There is very sad and worrying news coming out of Bolivia this week. According to the "La Quinua" blog, the rains haven't come soon enough for the already planted quinoa in Bolivia and there are estimates the eighty per cent of the crop will be lost this year. Quinoa is typically planted in August, September before the rains later in the year, planting is done according to local knowledge which tells the producer when to plant and when to expect the summer rains. Climate change (regardless of the cause) has drastically changed the precipitation amounts and timing and has thereby thrown off the timing of planting. The last two years have been poor ones for production for the same reason, and this year is expected be similar.
50,000 families farm quinoa in Bolivia and the majority of that number can be expected to depend on the production for sale, consumption, or both. The lack of production will most likely result in both reduced food security and market profit, but may also affect the reputation of Bolivian suppliers and their ability to supply Northern consumers. Although Peruvian and Ecuadorian producers can hardly compete with Bolivia on quality, they may be able to compete on price and reliability, depending on their own agricultural conditions.

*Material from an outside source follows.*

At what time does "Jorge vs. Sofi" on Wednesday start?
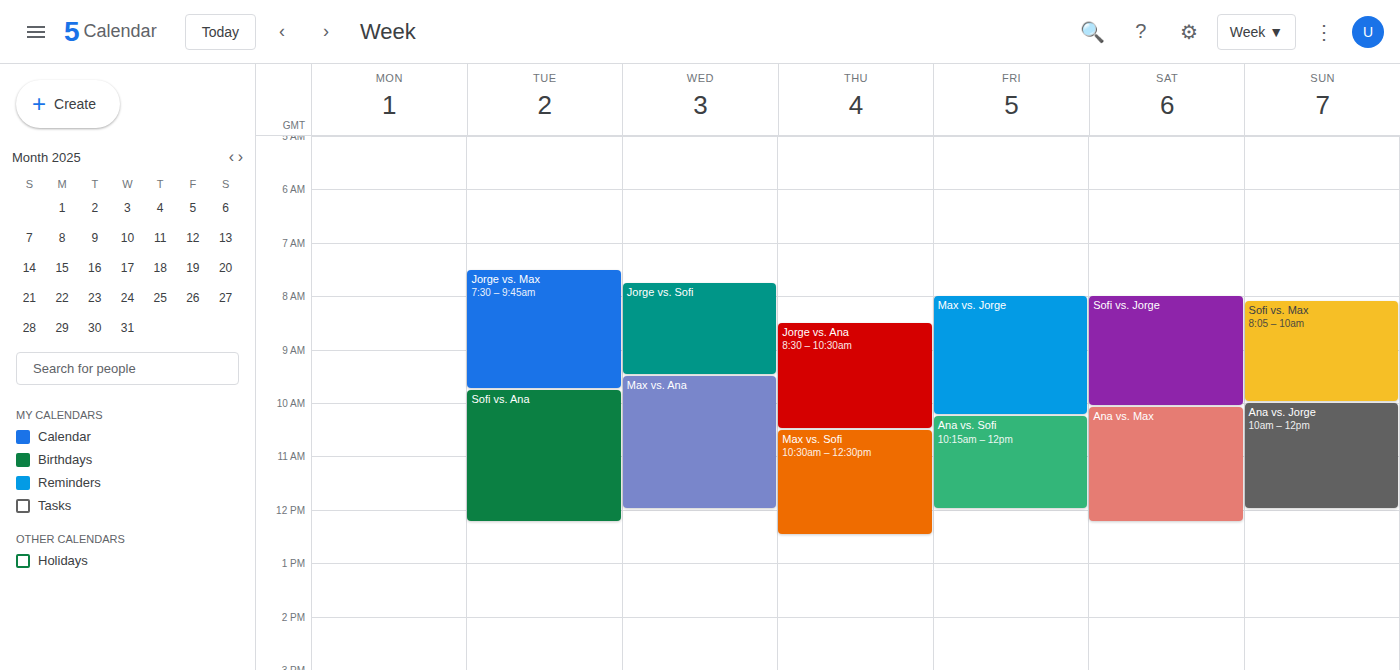
7:45 AM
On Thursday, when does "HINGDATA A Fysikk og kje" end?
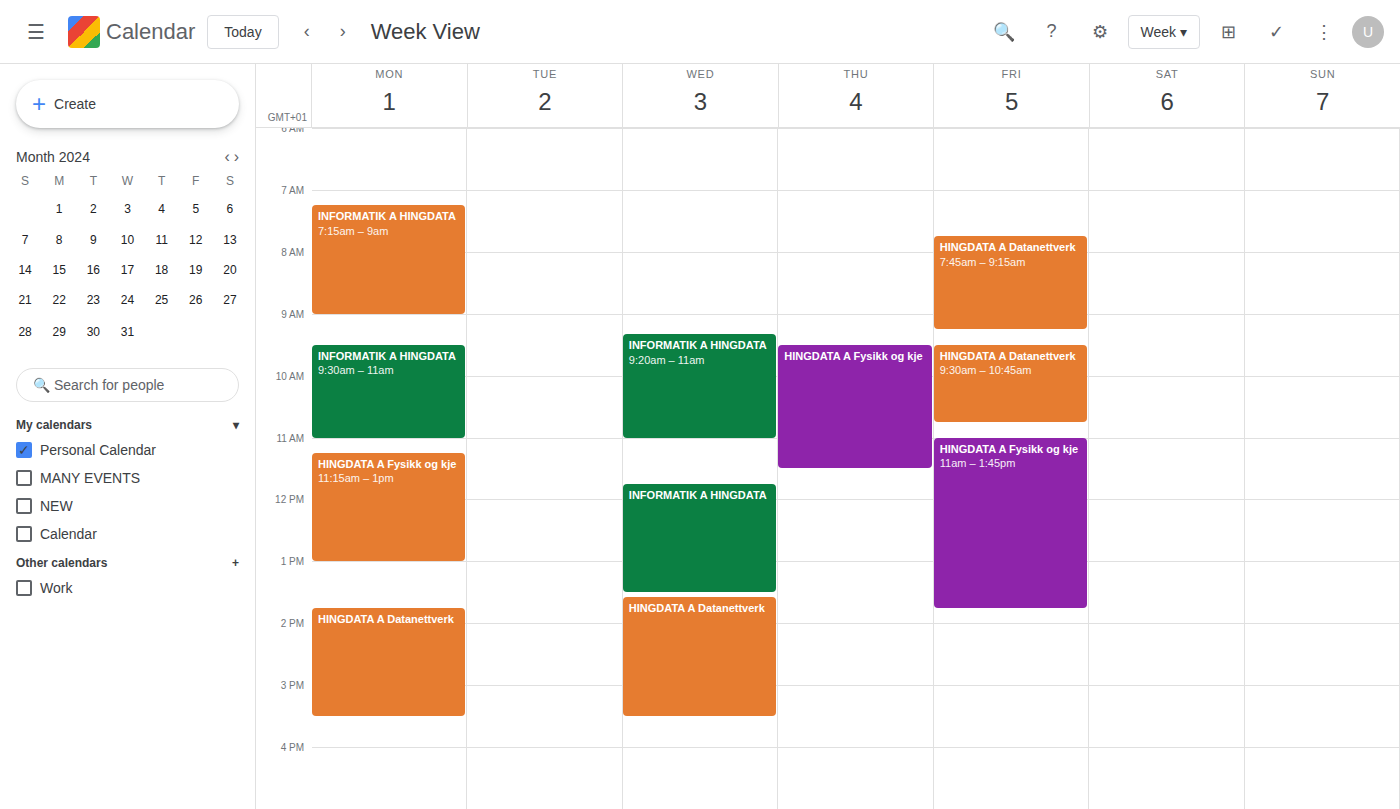
11:30 AM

Bolivian farmers are demanding (as they have for several years) more irrigation and water pumps to improve their ability to whether the fickle Altiplano weather, especially in the context of local climate change.
I imagine commercial quinoa prices may be going up, but if you're feeling pinched by the high prices, spare a thought for the hardship of depending on quinoa for profit and for food security in the Altiplano. The quinueros (quinoa farmers) surely don't need pity, but they also deserve a considerate thought.